→ REQUIRED WORK:
- a) Copy the book review's text exactly, from the words "Claire Randall has" up to and including the words "in the world.".
- b) Answer these questions using the book review below:
(i) What role did Claire Randall have during WWII?
(ii) What is the name of Claire's husband?
(iii) What kind of book does the reviewer say it is?
- c) Turn the paragraph of the book review that begins "Almost everyone I have spoken to" into a short bulleted list that keeps its main points.

BEGIN EXTRACT

Claire Randall has just ended her tenure as a WWII nurse and is on a second honeymoon of sorts with her husband, Frank, in Scotland, when a stone circle whisks her back in time to the 18th century, a budding war between England and Scotland, and a love that makes her question where exactly she belongs in the world.

Almost everyone I have spoken to has fallen in love with this book and immediately dashed out to buy the sequels.   It’s a bit strange to be the one person not so affected by it.  I liked it, don’t get me wrong – I do enjoy romance occasionally and that is what this book is.  It just wasn’t unique, except in its unnecessary length.  Certainly unnecessary – there are plenty of scenes which are completely superfluous to the novel’s plot and purpose.  It just keeps going and going.  Moreover, Claire forgives him far too easily for certain transgressions around the middle, and I found the ending scenes extremely disturbing and at times, again, implausible.  Their reactions never felt natural, much less how Claire completely forgets her husband of several years after mere weeks in the company of Jamie Fraser.

END EXTRACT
BEGIN PROVIDED DATA

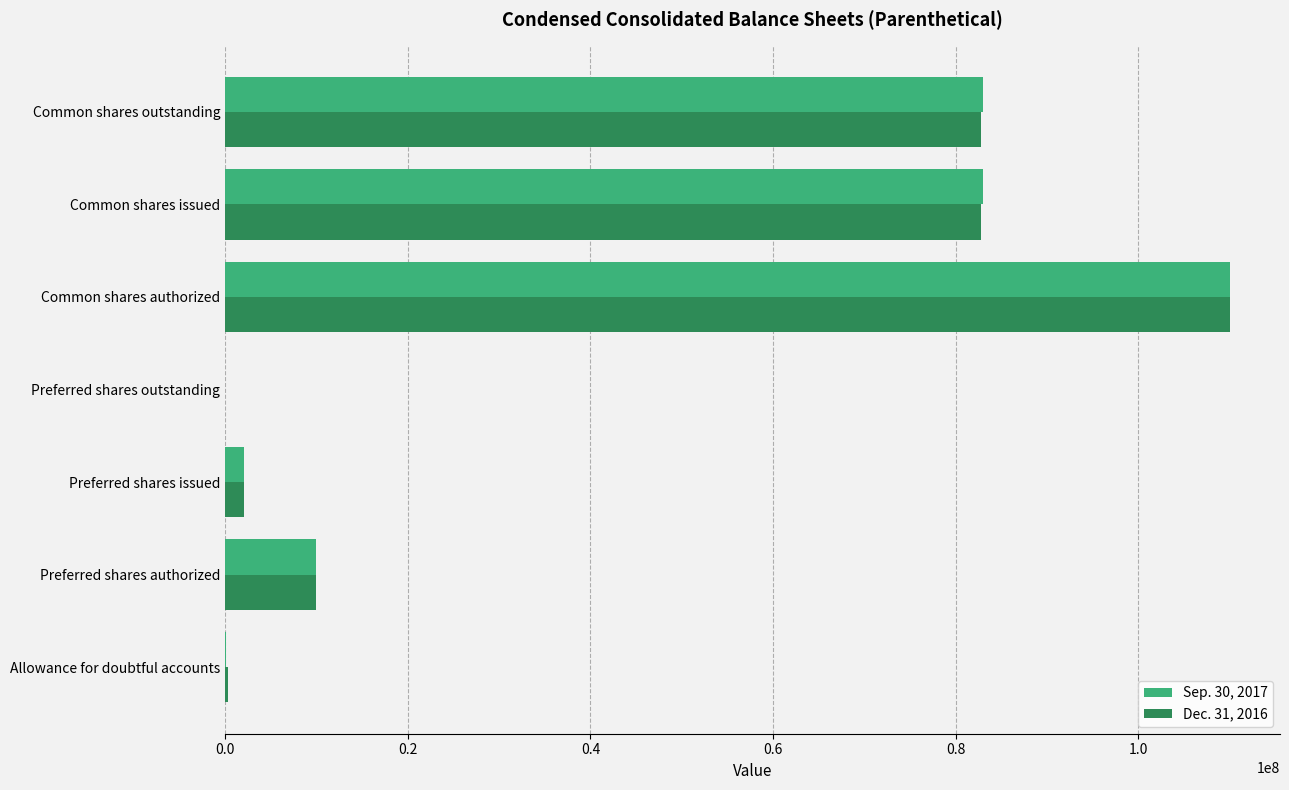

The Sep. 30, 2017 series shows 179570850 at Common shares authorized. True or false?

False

END PROVIDED DATA
BEGIN PROVIDED DATA

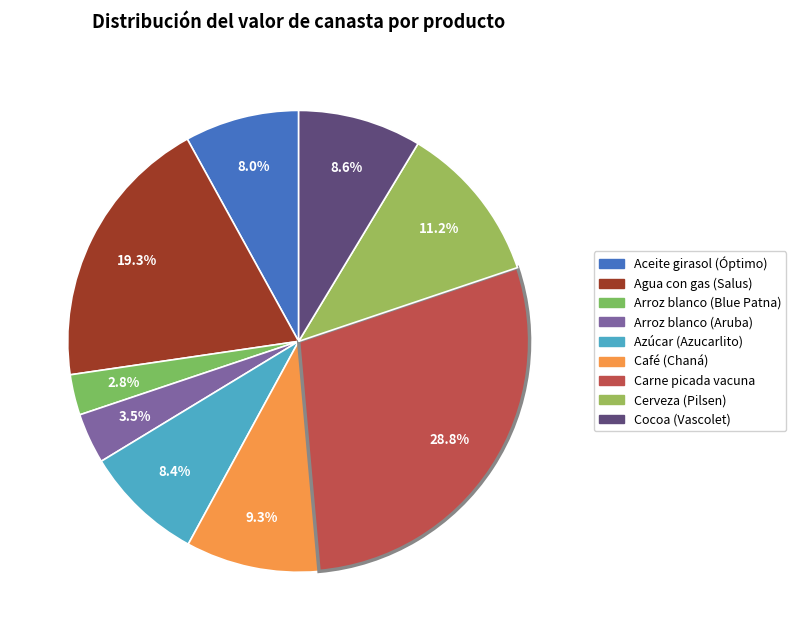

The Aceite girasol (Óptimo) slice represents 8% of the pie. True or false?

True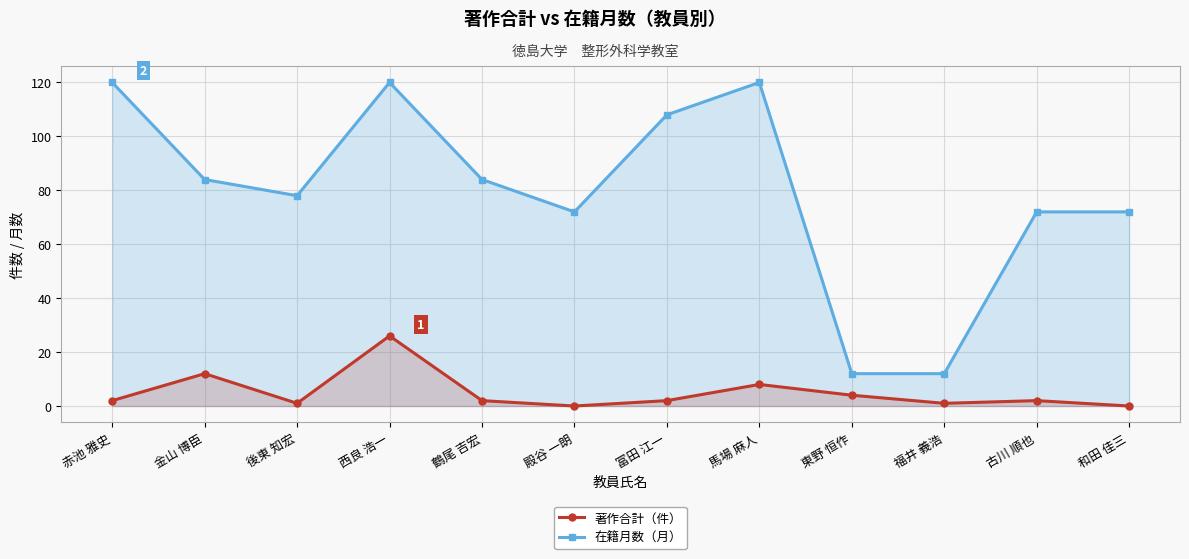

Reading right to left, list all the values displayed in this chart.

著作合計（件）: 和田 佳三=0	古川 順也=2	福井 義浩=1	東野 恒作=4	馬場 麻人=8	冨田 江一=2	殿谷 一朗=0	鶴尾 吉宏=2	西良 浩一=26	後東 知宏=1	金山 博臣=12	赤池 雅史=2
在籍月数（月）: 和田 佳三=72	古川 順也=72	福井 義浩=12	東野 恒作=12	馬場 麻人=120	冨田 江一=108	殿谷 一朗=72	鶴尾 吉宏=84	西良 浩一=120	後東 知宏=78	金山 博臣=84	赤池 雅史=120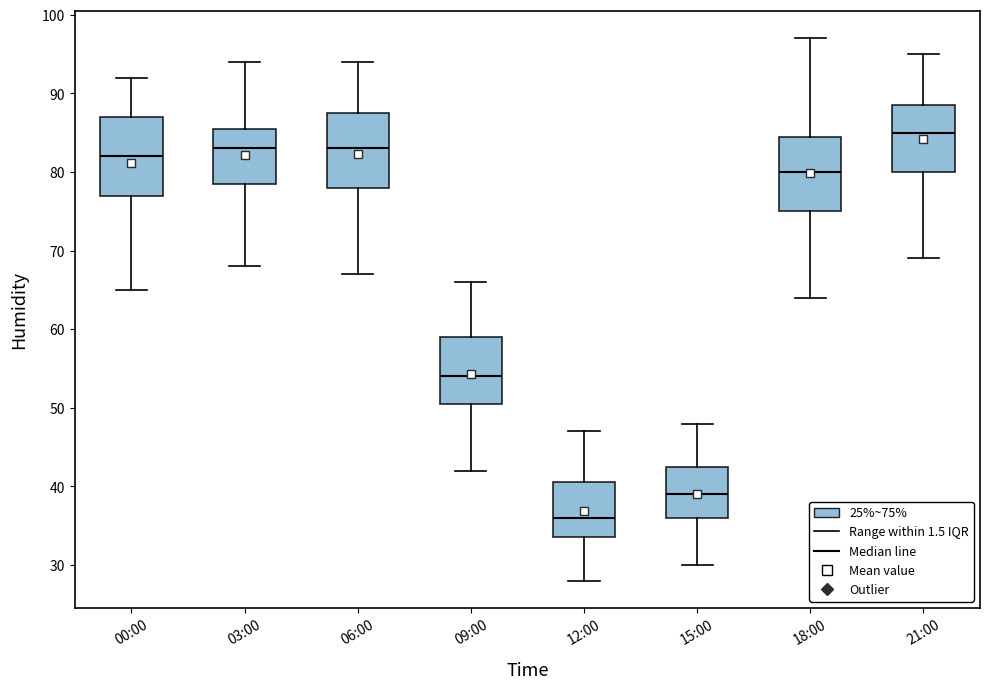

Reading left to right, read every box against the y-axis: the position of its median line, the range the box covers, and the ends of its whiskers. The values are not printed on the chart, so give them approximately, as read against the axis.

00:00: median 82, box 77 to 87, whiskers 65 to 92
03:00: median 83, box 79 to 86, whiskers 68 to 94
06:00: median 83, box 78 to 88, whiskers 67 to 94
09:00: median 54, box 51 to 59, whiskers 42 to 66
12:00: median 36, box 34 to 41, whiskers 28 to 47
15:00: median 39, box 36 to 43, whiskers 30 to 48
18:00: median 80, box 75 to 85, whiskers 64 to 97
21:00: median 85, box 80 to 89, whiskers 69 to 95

END PROVIDED DATA

→ SOLUTIONS FOR EACH TASK:
- a)
Claire Randall has just ended her tenure as a WWII nurse and is on a second honeymoon of sorts with her husband, Frank, in Scotland, when a stone circle whisks her back in time to the 18th century, a budding war between England and Scotland, and a love that makes her question where exactly she belongs in the world.

- b)
(i) She was a nurse.
(ii) Frank.
(iii) A romance.

- c)
- Almost everyone the reviewer has spoken to fell in love with the book and bought the sequels, but the reviewer was not affected in the same way.
- The reviewer liked it and enjoys romance occasionally, which is what the book is.
- It was not unique, except in its unnecessary length, and it has plenty of scenes that add nothing to the plot.
- Claire forgives certain transgressions around the middle far too easily.
- The ending scenes were extremely disturbing and at times implausible.
- The characters' reactions never felt natural, especially Claire forgetting her husband of several years after mere weeks with Jamie Fraser.